7

most convincing arguments against the fly transmission hypothesis, is the fact
that although flies were most abundant during the rainy season in Cambay, I
never saw a single early case which I could say was definitely infected during
this time. From October to January I regularly examined some eight hundred
children in three of the local schools, and although a number of them had not
yet contracted the disease, I failed to find a single early lesion. The skin of
each child was thoroughly searched, and any suspicious pimple or nodule was
punctured and the contents microscopically examined. Further, if the trans-
mission is regularly carried out by the fly, as suggested by Row, surely I would
myself have become infected, for all the factors mentioned by him were cer-
tainly present in my case, with the exception that the flies did not ingest the
parasites along with blood, which he states is essential for them to live and
develop in. I find it difficult to understand how a non-bloodsucking fly, such
as Musca nebulo, can obtain blood from a sore, for the only medium in which
I found the parasites discharging from the sore, was a whitish fluid containing
leucocytes. Lastly, the fact that the disease never spreads in a house during
the fly season, even when several people with sores in a suitable condition are
present, is I think very strong evidence against the fly transmision hypothesis.
In Cambay the disease is most frequently contracted during the cold weather,
which is very severe, the thermometer frequently registering a few degrees
above 0°C, and at this time of the year house flies are very scarce.

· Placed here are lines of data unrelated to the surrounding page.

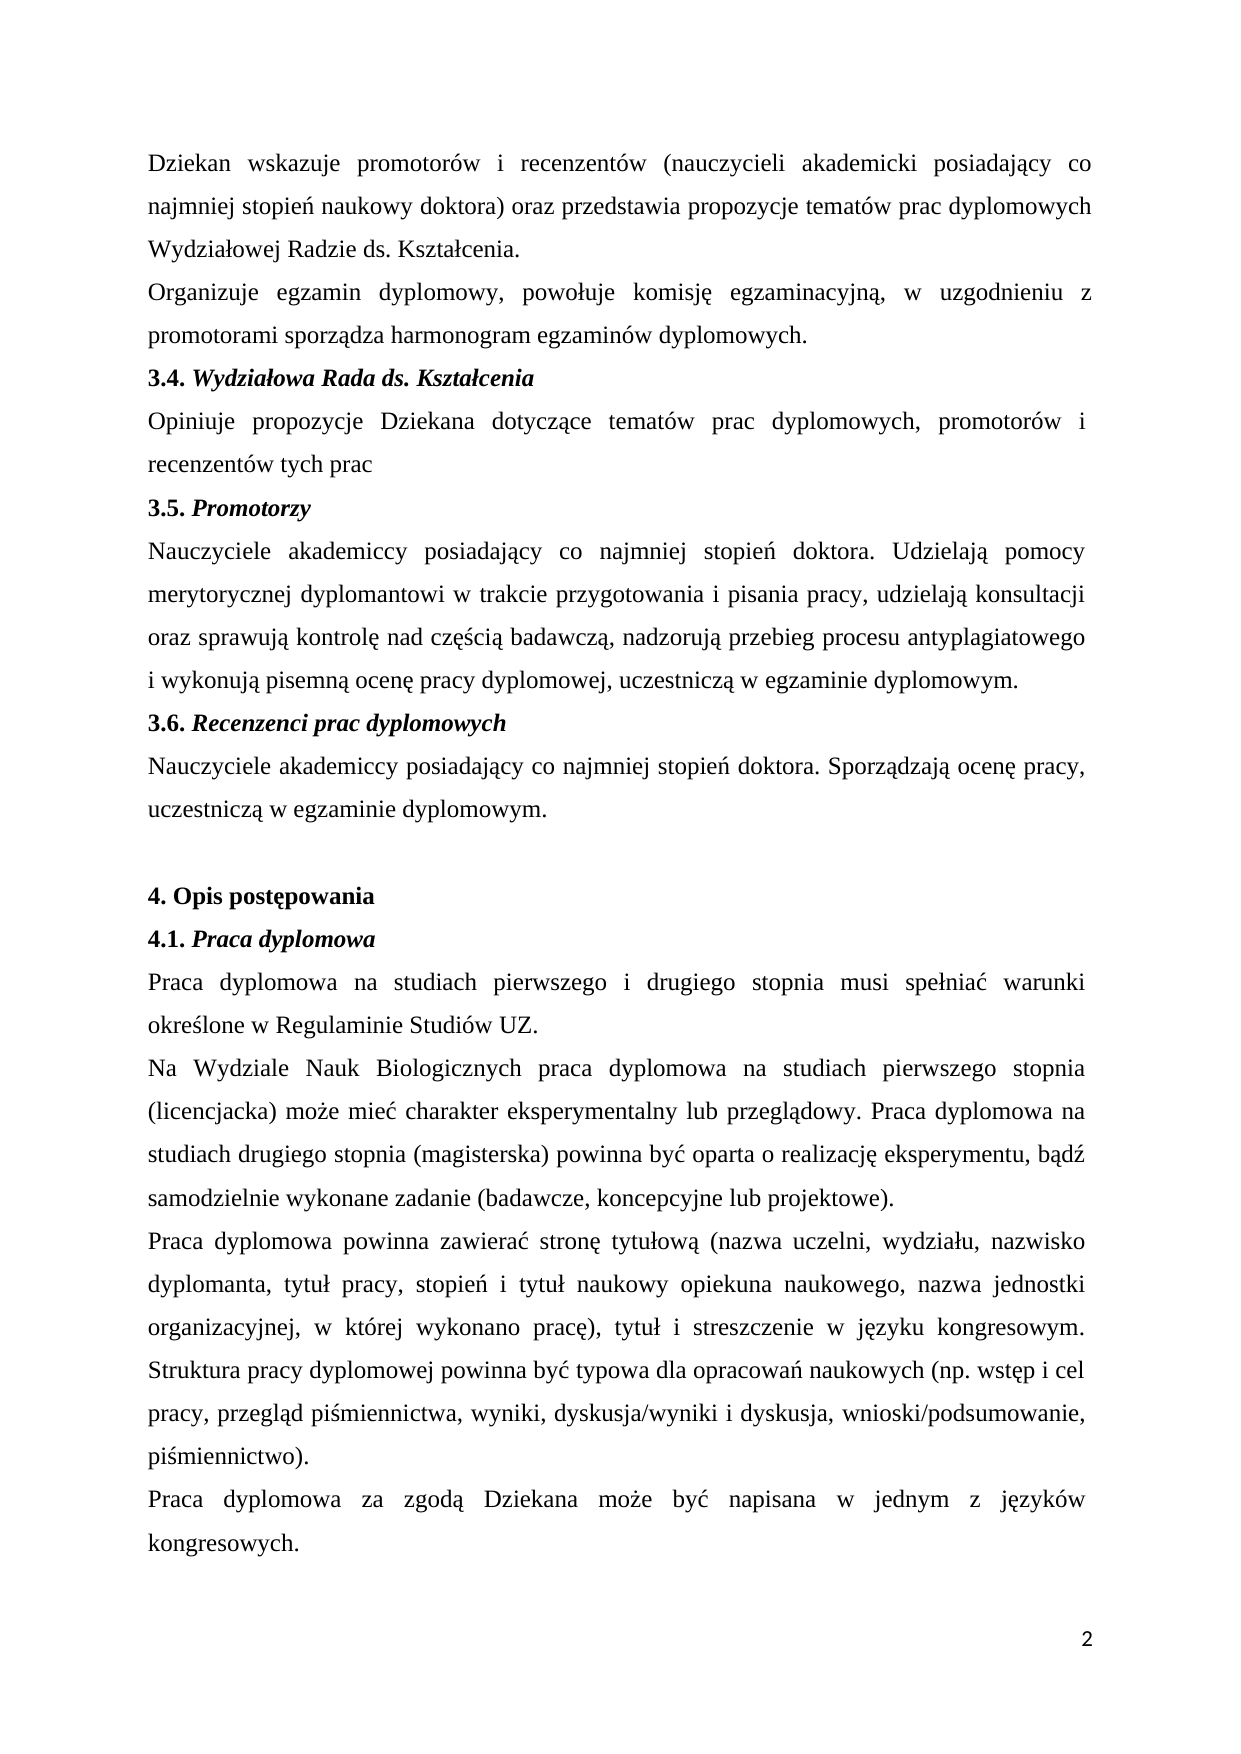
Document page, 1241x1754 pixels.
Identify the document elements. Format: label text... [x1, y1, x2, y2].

text Praca dyplomowa powinna zawierać stronę tytułową (nazwa uczelni, wydziału, nazwisko dyplomanta, tytuł pracy, stopień i tytuł naukowy opiekuna naukowego, nazwa jednostki organizacyjnej, w której wykonano pracę), tytuł i streszczenie w języku kongresowym. Struktura pracy dyplomowej powinna być typowa dla opracowań naukowych (np. wstęp i cel pracy, przegląd piśmiennictwa, wyniki, dyskusja/wyniki i dyskusja, wnioski/podsumowanie, piśmiennictwo). [148, 1226, 1086, 1470]
text Praca dyplomowa za zgodą Dziekana może być napisana w jednym z języków kongresowych. [148, 1484, 1086, 1556]
text 4.1. Praca dyplomowa [148, 924, 1086, 953]
text Praca dyplomowa na studiach pierwszego i drugiego stopnia musi spełniać warunki określone w Regulaminie Studiów UZ. [148, 967, 1086, 1039]
text 3.4. Wydziałowa Rada ds. Kształcenia [148, 363, 1086, 392]
text Dziekan wskazuje promotorów i recenzentów (nauczycieli akademicki posiadający co najmniej stopień naukowy doktora) oraz przedstawia propozycje tematów prac dyplomowych Wydziałowej Radzie ds. Kształcenia. [148, 148, 1093, 263]
text Na Wydziale Nauk Biologicznych praca dyplomowa na studiach pierwszego stopnia (licencjacka) może mieć charakter eksperymentalny lub przeglądowy. Praca dyplomowa na studiach drugiego stopnia (magisterska) powinna być oparta o realizację eksperymentu, bądź samodzielnie wykonane zadanie (badawcze, koncepcyjne lub projektowe). [148, 1053, 1086, 1211]
text Organizuje egzamin dyplomowy, powołuje komisję egzaminacyjną, w uzgodnieniu z promotorami sporządza harmonogram egzaminów dyplomowych. [148, 277, 1093, 349]
text Nauczyciele akademiccy posiadający co najmniej stopień doktora. Sporządzają ocenę pracy, uczestniczą w egzaminie dyplomowym. [148, 751, 1086, 823]
text 4. Opis postępowania [148, 881, 1086, 909]
text Nauczyciele akademiccy posiadający co najmniej stopień doktora. Udzielają pomocy merytorycznej dyplomantowi w trakcie przygotowania i pisania pracy, udzielają konsultacji oraz sprawują kontrolę nad częścią badawczą, nadzorują przebieg procesu antyplagiatowego i wykonują pisemną ocenę pracy dyplomowej, uczestniczą w egzaminie dyplomowym. [148, 536, 1086, 694]
text Opiniuje propozycje Dziekana dotyczące tematów prac dyplomowych, promotorów i recenzentów tych prac [148, 406, 1086, 478]
text 3.5. Promotorzy [148, 493, 1086, 521]
text 3.6. Recenzenci prac dyplomowych [148, 708, 1086, 737]
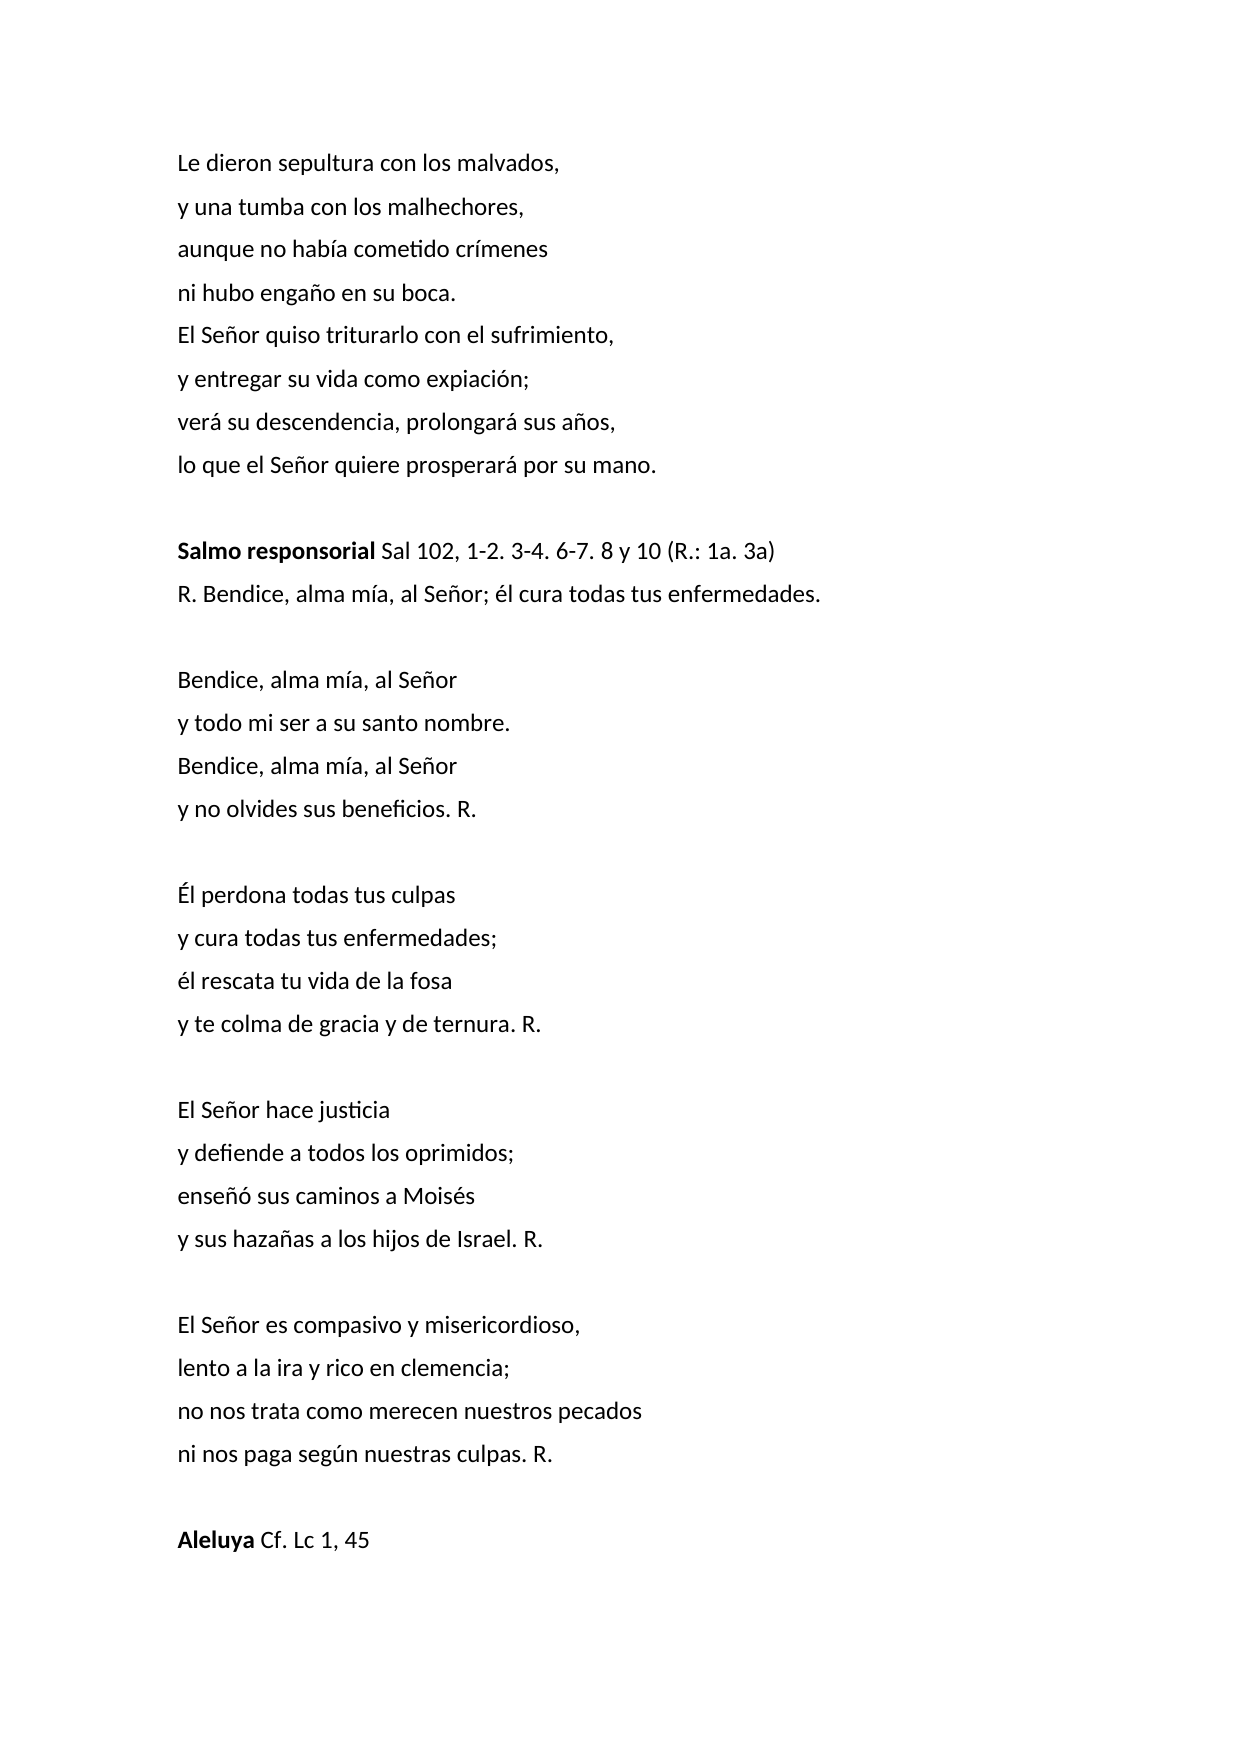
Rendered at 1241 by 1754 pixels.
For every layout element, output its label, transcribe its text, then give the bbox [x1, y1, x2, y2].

text Él perdona todas tus culpas [118, 879, 1063, 909]
text y cura todas tus enfermedades; [118, 922, 1063, 952]
text Le dieron sepultura con los malvados, [118, 148, 1063, 178]
text lo que el Señor quiere prosperará por su mano. [118, 449, 1063, 479]
text Salmo responsorial Sal 102, 1-2. 3-4. 6-7. 8 y 10 (R.: 1a. 3a) [118, 535, 1063, 565]
text aunque no había cometido crímenes [118, 234, 1063, 264]
text y sus hazañas a los hijos de Israel. R. [118, 1223, 1063, 1254]
text lento a la ira y rico en clemencia; [118, 1352, 1063, 1383]
text ni hubo engaño en su boca. [118, 277, 1063, 307]
text enseñó sus caminos a Moisés [118, 1180, 1063, 1211]
text Aleluya Cf. Lc 1, 45 [118, 1524, 1063, 1555]
text verá su descendencia, prolongará sus años, [118, 406, 1063, 436]
text y no olvides sus beneficios. R. [118, 793, 1063, 823]
text El Señor hace justicia [118, 1094, 1063, 1124]
text y una tumba con los malhechores, [118, 191, 1063, 221]
text El Señor es compasivo y misericordioso, [118, 1309, 1063, 1340]
text y todo mi ser a su santo nombre. [118, 707, 1063, 737]
text no nos trata como merecen nuestros pecados [118, 1395, 1063, 1426]
text ni nos paga según nuestras culpas. R. [118, 1438, 1063, 1469]
text R. Bendice, alma mía, al Señor; él cura todas tus enfermedades. [118, 578, 1063, 608]
text y te colma de gracia y de ternura. R. [118, 1008, 1063, 1038]
text Bendice, alma mía, al Señor [118, 664, 1063, 694]
text él rescata tu vida de la fosa [118, 965, 1063, 996]
text y defiende a todos los oprimidos; [118, 1137, 1063, 1168]
text El Señor quiso triturarlo con el sufrimiento, [118, 320, 1063, 350]
text Bendice, alma mía, al Señor [118, 750, 1063, 780]
text y entregar su vida como expiación; [118, 363, 1063, 393]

      Cardamatis and Melissidis state that the parasite of Oriental Sore in
Greece (?) lives as long as six days in the alimentary tract of the house fly
(species not stated), but they do not say whether they used bred flies in their
experiments. From the fact that wild house flies are commonly infected with
several species of herpetomonads, such experiments as they record are of little
or no value.

EXPERIMENT III.

IS THE PARASITE TRANSMITTED BY LICE,—PEDICULUS VESTIMENTI
AND PEDICULUS CAPITIS L. ?

      It may be thought that lice are the most suitable carriers of the parasite,
more particularly the species found on the body, as they may crawl over a sore,
and thus become infected. Later they may be transferred to a susceptible person
and infect him. A large number of body and head lice were obtained, the
former with great difficulty, they were then kept on small pieces of cloth, in
glass tubes, and regularly fed on the case mentioned above; others were allowed
to crawl over the surface of the sore, and to suck up blood from the margin.